• The problem
Please transcribe exactly the lines from the first line of the records below through the line containing "حاتم:** لا بأس به.", including both, and omit all pictures.

• Records shown
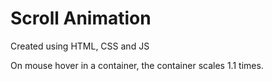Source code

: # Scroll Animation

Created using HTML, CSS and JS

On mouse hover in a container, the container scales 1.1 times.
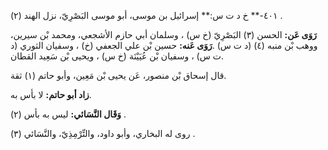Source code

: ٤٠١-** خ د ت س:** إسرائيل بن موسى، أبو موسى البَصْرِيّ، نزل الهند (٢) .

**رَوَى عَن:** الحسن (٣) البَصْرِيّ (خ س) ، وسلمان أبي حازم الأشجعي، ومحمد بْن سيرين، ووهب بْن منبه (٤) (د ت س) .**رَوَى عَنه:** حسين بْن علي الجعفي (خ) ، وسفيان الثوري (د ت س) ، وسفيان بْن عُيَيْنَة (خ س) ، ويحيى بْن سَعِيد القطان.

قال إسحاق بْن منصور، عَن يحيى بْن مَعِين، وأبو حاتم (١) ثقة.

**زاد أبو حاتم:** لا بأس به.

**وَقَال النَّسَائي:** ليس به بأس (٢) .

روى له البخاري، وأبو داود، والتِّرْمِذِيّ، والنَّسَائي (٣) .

• Answer space
Source code

: # Scroll Animation

Created using HTML, CSS and JS

On mouse hover in a container, the container scales 1.1 times.
Source code

: ٤٠١-** خ د ت س:** إسرائيل بن موسى، أبو موسى البَصْرِيّ، نزل الهند (٢) .

**رَوَى عَن:** الحسن (٣) البَصْرِيّ (خ س) ، وسلمان أبي حازم الأشجعي، ومحمد بْن سيرين، ووهب بْن منبه (٤) (د ت س) .**رَوَى عَنه:** حسين بْن علي الجعفي (خ) ، وسفيان الثوري (د ت س) ، وسفيان بْن عُيَيْنَة (خ س) ، ويحيى بْن سَعِيد القطان.

قال إسحاق بْن منصور، عَن يحيى بْن مَعِين، وأبو حاتم (١) ثقة.

**زاد أبو حاتم:** لا بأس به.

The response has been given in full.